--- Listed entries Enclosed Below ---
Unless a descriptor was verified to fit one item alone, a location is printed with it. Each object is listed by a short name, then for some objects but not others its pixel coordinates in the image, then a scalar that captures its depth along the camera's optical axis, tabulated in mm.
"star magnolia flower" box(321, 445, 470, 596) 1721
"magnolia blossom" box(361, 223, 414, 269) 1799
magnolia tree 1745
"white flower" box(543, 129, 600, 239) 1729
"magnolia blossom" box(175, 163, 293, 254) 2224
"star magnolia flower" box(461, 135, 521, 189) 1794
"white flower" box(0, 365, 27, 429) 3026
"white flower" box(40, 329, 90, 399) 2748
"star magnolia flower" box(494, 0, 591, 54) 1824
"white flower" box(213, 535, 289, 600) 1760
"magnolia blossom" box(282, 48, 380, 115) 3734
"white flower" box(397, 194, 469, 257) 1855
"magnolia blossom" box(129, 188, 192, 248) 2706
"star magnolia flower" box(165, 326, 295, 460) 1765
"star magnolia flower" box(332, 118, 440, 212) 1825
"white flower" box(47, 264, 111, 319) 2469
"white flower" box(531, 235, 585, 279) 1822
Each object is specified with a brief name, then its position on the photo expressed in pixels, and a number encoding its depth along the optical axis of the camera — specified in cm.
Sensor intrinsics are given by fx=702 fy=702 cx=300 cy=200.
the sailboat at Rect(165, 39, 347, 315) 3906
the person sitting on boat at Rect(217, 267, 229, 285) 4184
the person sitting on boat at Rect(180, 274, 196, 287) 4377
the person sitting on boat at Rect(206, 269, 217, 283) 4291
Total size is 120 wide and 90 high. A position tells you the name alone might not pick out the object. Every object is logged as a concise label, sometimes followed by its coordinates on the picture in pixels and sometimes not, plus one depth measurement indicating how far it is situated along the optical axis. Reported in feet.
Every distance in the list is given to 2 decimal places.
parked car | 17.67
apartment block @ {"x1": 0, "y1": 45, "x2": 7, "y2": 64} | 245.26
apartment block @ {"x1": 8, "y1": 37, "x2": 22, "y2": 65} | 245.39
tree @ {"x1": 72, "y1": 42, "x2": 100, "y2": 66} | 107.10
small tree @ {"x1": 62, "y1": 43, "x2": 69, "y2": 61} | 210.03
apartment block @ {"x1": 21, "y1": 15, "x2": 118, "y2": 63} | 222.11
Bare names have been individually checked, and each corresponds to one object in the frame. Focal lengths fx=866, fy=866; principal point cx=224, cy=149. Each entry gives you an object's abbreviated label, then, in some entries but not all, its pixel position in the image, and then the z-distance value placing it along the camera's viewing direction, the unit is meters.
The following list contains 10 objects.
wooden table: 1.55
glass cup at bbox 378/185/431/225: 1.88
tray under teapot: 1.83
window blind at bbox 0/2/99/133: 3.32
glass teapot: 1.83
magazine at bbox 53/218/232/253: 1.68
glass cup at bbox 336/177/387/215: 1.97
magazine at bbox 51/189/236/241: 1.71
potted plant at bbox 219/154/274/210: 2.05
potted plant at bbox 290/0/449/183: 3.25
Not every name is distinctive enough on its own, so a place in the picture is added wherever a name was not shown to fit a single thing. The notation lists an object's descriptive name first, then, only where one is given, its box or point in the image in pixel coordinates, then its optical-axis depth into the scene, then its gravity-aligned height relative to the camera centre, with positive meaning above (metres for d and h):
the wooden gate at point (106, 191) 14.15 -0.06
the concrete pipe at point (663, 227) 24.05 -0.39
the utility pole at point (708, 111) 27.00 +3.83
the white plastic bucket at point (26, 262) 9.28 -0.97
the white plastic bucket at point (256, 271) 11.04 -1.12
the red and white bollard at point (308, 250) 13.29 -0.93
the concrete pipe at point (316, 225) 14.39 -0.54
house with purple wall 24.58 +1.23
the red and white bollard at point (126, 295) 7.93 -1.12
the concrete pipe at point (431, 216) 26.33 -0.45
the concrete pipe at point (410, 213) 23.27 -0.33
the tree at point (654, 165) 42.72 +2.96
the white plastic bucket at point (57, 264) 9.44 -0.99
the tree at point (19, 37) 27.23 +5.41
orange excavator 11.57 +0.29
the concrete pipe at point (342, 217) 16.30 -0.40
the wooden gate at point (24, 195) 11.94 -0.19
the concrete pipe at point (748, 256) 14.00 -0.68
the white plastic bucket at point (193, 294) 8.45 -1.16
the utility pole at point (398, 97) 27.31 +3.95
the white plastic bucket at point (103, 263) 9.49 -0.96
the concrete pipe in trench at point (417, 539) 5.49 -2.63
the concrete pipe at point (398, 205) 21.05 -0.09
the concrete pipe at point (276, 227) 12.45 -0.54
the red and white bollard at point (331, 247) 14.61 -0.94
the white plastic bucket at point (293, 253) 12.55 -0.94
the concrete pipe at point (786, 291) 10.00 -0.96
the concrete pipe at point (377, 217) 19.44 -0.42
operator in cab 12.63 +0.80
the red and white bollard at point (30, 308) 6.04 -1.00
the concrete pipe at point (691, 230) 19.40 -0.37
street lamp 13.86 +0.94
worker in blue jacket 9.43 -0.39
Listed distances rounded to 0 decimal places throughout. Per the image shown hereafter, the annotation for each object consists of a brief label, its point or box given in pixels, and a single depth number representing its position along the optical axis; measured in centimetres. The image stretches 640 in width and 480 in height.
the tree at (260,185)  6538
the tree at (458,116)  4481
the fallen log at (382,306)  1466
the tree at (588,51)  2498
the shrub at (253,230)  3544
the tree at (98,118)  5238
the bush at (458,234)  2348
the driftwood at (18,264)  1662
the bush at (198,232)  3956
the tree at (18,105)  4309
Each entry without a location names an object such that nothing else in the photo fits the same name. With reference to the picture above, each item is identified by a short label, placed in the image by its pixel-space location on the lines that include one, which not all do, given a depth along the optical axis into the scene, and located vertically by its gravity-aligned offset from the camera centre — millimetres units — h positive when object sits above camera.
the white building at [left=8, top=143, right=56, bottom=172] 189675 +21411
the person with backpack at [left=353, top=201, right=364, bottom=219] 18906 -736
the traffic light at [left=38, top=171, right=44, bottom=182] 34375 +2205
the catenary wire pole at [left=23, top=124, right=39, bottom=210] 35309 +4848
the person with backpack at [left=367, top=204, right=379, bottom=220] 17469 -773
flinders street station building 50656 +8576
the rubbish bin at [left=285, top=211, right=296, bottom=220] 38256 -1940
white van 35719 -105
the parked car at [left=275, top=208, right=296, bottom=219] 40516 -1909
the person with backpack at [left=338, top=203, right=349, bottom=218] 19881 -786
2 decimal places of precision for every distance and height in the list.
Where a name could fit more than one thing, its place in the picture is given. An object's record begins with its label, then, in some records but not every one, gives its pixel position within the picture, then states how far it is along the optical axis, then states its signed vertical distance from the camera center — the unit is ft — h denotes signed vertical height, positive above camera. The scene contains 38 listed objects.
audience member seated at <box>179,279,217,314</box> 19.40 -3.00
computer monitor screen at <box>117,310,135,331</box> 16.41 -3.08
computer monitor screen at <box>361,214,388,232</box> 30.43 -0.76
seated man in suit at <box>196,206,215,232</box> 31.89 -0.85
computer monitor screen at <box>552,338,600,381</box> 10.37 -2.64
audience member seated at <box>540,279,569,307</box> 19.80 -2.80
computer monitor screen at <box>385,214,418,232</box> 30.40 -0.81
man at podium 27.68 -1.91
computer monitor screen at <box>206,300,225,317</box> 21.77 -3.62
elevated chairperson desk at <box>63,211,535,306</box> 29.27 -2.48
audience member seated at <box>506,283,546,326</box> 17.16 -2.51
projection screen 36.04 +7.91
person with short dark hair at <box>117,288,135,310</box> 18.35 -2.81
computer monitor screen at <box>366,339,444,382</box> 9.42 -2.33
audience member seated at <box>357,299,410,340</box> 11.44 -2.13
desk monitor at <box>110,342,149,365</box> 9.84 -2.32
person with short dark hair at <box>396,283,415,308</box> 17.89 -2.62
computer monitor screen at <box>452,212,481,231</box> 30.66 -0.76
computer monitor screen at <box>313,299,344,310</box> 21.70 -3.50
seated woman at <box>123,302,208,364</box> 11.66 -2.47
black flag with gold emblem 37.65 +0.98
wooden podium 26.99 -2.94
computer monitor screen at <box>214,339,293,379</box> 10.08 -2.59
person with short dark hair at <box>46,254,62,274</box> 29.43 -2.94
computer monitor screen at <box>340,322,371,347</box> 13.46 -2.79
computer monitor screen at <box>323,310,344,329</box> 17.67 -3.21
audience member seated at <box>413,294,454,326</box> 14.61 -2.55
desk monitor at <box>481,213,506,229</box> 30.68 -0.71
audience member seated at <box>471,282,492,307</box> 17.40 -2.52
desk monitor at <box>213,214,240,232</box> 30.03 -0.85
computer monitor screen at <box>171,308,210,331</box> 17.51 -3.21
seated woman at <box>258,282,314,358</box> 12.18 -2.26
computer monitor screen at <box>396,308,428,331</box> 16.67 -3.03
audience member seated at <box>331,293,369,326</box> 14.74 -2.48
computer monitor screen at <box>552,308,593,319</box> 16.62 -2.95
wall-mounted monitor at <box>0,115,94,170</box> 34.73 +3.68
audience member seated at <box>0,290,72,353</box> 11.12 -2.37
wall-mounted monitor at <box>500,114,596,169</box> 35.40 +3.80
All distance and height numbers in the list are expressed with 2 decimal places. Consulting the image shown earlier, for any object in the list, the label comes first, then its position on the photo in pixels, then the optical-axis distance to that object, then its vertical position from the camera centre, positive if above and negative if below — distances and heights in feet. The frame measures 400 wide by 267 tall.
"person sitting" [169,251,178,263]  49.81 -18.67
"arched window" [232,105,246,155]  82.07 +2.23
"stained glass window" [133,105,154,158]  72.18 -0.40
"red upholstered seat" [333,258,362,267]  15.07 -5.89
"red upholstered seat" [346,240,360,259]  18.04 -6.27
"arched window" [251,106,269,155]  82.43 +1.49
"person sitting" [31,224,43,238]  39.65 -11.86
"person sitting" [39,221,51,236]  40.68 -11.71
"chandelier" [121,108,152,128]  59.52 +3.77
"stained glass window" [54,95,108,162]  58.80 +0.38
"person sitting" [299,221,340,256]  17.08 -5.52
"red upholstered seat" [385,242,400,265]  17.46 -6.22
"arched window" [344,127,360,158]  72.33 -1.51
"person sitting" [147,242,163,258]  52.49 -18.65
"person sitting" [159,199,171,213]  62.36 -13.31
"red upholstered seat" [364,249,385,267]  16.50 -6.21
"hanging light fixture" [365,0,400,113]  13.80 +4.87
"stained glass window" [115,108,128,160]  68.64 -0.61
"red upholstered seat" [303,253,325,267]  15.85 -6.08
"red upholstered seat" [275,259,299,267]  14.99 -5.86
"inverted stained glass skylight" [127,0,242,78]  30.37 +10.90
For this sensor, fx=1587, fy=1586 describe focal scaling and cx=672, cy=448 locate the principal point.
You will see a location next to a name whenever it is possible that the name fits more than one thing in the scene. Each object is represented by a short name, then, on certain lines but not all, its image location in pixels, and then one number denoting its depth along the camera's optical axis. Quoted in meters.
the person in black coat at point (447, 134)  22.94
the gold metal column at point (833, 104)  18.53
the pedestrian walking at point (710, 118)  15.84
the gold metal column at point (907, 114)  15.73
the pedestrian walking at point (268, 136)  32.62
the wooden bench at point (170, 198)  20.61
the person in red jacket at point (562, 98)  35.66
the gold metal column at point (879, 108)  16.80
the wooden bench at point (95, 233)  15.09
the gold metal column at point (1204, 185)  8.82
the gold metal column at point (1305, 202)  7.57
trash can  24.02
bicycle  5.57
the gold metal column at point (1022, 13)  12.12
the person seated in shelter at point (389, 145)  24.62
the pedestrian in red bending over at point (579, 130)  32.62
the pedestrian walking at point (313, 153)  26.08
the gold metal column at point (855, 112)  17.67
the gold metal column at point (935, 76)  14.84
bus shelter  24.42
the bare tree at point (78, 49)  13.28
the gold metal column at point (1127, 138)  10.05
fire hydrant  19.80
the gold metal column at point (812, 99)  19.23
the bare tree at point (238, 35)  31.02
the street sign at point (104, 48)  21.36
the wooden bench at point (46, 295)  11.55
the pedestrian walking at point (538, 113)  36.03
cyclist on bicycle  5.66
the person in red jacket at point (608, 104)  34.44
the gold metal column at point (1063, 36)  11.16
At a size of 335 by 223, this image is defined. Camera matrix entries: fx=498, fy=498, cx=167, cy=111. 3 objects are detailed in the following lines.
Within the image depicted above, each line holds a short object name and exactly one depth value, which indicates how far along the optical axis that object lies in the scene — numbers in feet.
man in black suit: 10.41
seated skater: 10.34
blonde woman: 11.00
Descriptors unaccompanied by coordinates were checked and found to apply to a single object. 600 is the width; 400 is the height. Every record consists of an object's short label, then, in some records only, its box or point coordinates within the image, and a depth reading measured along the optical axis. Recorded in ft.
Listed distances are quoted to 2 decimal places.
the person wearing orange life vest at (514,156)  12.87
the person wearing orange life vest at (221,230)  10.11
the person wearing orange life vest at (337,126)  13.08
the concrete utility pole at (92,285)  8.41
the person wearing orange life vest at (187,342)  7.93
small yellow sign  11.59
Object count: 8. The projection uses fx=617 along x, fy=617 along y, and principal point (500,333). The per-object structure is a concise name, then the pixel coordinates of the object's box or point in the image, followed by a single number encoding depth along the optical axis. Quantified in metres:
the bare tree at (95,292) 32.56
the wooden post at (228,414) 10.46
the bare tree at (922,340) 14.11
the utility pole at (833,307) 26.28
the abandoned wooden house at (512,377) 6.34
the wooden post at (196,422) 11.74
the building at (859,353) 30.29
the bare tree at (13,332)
--- End of Enclosed Listed entries ---
# Work request
In the listing above, locate each line with "bush" and copy it.

# Written answer
the bush at (458,234)  2348
the bush at (198,232)  3956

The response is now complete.